A Comissão de Constituição e Justiça analisa a admissibilidade da proposta — sem avaliar e fazer mudanças no mérito (texto) da proposição. Se aprovada, é enviada para uma comissão especial.
Cabe à comissão especial analisar o mérito e propor alterações à proposta. Regimentalmente, o colegiado tem até 40 sessões do plenário para concluir a votação do texto.
Se isso não ocorrer, o presidente da Câmara poderá avocar a PEC diretamente para o plenário — isto é, colocar em votação direta pelo conjunto dos deputados.
✏️Depois da passagem pela comissão especial, a PEC fica apta a ser votada pelo plenário.
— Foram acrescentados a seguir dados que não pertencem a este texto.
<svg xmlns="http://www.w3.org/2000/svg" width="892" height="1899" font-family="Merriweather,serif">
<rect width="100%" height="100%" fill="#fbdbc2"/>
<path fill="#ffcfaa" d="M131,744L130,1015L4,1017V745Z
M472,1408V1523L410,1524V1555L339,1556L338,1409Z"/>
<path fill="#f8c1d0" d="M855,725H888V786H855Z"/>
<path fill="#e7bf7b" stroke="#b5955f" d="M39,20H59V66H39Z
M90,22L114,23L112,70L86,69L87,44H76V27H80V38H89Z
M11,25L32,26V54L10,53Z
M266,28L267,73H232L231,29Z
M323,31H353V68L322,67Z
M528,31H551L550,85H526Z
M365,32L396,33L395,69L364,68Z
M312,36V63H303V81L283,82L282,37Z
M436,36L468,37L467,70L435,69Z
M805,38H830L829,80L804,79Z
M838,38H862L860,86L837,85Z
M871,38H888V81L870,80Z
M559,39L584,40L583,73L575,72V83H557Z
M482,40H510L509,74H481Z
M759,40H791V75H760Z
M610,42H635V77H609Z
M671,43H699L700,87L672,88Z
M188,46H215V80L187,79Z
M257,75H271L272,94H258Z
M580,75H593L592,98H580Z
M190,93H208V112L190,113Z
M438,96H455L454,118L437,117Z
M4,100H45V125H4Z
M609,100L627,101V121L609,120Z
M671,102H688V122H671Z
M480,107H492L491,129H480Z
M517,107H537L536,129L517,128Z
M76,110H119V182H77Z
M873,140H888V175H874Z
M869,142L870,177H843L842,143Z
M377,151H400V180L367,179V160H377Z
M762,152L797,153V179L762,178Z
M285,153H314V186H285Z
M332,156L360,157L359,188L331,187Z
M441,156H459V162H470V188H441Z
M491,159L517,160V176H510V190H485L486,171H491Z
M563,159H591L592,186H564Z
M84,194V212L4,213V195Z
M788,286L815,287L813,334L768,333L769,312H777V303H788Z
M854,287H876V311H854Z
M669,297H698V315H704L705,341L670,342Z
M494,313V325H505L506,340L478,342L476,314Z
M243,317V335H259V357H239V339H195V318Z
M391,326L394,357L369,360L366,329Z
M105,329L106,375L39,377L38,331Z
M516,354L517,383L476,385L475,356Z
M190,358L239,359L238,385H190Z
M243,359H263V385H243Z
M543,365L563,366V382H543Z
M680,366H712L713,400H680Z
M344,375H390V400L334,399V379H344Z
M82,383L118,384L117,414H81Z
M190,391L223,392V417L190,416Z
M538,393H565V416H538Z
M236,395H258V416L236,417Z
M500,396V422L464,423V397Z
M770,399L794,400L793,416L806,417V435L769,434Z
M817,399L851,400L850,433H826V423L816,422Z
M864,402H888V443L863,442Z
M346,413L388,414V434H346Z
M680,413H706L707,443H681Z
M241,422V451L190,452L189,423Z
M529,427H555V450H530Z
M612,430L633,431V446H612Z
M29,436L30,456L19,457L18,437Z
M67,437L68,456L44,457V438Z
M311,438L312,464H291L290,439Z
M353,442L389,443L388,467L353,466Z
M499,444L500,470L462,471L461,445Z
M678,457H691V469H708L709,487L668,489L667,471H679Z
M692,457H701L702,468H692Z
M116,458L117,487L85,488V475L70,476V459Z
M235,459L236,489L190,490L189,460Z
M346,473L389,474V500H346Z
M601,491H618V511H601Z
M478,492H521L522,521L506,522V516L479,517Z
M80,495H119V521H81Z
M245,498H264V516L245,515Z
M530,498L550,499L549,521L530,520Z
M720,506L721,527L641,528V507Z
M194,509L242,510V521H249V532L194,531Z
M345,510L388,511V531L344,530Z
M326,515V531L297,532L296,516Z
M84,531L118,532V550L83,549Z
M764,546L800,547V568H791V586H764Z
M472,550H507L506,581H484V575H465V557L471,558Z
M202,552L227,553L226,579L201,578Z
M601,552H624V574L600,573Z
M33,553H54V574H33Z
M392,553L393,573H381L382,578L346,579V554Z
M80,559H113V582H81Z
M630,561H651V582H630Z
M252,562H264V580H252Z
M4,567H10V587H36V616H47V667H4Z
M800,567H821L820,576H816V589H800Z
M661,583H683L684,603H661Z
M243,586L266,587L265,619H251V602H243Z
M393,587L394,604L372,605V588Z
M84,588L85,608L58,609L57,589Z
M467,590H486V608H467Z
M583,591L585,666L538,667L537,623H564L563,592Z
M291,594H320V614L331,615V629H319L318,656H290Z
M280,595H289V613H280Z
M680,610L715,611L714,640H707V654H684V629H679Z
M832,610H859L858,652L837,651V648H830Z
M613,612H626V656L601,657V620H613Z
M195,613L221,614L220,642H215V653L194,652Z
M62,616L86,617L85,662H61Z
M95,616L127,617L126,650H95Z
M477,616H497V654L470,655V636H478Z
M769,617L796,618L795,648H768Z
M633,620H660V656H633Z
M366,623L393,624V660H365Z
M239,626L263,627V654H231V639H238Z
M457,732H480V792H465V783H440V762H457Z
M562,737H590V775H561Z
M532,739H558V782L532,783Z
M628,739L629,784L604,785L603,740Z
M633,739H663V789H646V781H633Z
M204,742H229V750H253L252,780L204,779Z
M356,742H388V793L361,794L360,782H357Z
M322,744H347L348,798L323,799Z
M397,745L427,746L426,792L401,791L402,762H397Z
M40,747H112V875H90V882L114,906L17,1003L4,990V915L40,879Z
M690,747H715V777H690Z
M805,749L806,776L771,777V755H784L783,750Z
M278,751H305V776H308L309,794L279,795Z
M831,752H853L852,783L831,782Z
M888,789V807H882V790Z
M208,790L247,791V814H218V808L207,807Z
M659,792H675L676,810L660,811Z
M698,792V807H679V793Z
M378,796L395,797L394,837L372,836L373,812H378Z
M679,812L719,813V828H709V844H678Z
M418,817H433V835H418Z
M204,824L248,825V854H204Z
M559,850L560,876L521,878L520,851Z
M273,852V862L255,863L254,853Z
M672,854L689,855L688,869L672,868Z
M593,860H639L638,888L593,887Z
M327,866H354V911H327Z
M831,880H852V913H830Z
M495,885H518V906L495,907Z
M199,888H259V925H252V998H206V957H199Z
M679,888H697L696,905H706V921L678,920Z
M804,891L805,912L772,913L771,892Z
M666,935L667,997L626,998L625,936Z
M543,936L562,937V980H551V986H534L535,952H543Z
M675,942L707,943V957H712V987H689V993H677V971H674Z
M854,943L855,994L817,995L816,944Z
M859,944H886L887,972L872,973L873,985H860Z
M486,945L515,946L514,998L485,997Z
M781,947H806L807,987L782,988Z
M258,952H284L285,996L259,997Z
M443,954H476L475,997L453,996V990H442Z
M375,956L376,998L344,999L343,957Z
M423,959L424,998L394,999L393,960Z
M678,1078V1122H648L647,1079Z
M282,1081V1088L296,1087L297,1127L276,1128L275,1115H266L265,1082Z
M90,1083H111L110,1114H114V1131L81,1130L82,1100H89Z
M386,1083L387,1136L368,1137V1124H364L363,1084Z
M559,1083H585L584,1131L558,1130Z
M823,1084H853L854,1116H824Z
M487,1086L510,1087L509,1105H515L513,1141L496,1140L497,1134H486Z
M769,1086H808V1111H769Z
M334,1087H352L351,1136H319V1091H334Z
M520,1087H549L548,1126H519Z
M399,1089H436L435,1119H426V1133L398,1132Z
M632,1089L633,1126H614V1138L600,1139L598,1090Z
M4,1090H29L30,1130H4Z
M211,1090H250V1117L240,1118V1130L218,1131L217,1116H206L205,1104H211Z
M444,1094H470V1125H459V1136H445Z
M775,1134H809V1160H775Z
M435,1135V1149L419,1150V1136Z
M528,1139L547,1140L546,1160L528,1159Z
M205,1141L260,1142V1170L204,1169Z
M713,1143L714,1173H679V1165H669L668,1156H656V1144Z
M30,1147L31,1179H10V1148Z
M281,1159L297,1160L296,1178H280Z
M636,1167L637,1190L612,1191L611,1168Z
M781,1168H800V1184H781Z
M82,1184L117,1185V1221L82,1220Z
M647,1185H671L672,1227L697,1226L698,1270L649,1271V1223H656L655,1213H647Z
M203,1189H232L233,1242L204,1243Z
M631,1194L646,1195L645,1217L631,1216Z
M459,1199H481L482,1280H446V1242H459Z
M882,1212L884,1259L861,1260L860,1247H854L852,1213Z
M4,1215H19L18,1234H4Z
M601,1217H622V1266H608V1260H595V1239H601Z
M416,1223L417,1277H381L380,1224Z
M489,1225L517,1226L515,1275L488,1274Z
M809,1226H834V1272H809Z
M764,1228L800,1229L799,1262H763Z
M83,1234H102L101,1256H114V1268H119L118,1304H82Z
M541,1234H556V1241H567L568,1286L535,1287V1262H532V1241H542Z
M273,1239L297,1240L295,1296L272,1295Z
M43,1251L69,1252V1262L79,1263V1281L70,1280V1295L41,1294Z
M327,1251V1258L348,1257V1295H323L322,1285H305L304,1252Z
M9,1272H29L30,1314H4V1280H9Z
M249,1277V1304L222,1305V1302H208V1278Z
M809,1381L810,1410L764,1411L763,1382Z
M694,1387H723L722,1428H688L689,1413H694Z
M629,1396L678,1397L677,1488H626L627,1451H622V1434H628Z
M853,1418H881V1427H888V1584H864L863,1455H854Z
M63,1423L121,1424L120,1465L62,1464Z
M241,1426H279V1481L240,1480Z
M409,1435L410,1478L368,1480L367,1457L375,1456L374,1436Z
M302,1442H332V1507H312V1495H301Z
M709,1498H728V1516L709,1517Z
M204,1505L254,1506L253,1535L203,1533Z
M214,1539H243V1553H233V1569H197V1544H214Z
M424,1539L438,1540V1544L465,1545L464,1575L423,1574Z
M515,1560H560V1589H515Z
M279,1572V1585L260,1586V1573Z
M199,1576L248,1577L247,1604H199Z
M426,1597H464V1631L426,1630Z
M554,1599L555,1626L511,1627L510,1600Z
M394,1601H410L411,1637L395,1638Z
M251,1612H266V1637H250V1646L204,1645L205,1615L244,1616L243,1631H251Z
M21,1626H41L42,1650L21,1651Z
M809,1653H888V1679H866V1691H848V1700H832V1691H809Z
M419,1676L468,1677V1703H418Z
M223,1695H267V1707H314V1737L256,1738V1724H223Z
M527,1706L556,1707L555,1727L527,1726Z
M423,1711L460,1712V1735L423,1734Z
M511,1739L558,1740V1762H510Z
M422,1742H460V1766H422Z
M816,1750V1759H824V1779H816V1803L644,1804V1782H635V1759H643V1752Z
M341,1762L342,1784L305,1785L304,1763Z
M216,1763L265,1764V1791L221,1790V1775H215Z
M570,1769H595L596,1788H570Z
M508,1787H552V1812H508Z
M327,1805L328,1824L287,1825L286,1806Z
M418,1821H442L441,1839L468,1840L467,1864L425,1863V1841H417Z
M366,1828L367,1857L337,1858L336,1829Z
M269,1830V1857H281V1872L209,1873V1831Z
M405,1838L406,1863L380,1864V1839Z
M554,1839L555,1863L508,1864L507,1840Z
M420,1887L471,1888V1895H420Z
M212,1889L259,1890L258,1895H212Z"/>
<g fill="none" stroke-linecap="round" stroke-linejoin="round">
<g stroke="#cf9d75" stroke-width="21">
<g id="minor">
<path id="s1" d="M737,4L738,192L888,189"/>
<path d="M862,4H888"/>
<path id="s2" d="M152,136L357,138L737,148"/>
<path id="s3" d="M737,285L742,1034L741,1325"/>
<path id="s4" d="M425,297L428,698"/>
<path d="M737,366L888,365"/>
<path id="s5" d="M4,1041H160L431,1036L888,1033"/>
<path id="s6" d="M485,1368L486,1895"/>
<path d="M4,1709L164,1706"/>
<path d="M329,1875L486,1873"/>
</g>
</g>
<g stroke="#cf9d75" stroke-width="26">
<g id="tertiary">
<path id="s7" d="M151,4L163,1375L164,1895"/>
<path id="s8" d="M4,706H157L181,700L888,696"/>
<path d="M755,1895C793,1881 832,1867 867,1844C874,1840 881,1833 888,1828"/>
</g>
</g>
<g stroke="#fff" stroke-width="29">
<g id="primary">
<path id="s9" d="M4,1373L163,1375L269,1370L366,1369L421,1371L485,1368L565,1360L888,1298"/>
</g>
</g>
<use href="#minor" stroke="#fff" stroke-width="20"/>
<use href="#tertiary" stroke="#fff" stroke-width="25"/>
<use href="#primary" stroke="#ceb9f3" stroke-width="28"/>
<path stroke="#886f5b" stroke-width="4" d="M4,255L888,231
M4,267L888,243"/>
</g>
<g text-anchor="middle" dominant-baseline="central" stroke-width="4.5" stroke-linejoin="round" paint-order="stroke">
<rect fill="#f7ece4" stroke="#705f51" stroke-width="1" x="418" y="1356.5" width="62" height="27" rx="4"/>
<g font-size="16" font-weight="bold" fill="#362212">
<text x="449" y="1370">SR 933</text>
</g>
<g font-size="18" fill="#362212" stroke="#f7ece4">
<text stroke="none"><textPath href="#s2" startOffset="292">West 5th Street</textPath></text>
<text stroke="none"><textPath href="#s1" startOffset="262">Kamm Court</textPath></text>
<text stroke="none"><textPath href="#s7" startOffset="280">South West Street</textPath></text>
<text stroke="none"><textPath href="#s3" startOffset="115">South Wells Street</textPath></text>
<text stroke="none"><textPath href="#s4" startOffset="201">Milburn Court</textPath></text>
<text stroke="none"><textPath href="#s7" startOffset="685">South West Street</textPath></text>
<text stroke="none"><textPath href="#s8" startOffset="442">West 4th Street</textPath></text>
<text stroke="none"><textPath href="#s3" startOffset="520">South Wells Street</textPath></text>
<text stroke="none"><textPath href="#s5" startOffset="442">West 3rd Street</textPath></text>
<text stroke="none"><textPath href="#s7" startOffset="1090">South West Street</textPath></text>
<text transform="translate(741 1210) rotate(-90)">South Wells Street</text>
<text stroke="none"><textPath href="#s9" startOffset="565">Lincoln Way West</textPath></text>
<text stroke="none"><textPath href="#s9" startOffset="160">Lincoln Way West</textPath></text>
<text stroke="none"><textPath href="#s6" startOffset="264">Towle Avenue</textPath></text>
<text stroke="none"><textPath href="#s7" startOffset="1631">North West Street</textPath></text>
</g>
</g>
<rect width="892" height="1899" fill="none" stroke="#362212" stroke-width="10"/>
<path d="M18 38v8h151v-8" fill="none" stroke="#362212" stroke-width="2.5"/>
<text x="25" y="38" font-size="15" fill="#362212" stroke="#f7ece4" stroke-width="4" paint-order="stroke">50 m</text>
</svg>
Lá, a proposta precisa reunir ao menos 308 votos favoráveis, em dois turnos de votação.
Concluída a análise na Câmara, o texto seguirá para o Senado. Por lá, a proposta também precisará ser votada e aprovada por, no mínimo, 49 senadores.
Com a aprovação nas duas Casas, a PEC poderá ser promulgada — ato que torna o texto parte da Constituição — pelo próprio Congresso.
O que diz o governo
Em nota, o Ministério do Trabalho informou que tem acompanhado o debate. Veja na íntegra:
"O Ministério do Trabalho e Emprego (MTE) tem acompanhado de perto o debate sobre o fim da escala de trabalho 6x1. Esse é um tema que exige o envolvimento de todos os setores em uma discussão aprofundada e detalhada, levando em conta as necessidades específicas de cada área, visto que há setores da economia que funcionam ininterruptamente.
O MTE acredita que essa questão deveria ser tratada em convenção e acordos coletivos entre empresas e empregados. No entanto, a pasta considera que a redução da jornada de 44 horas semanais é plenamente possível e saudável, diante de uma decisão coletiva."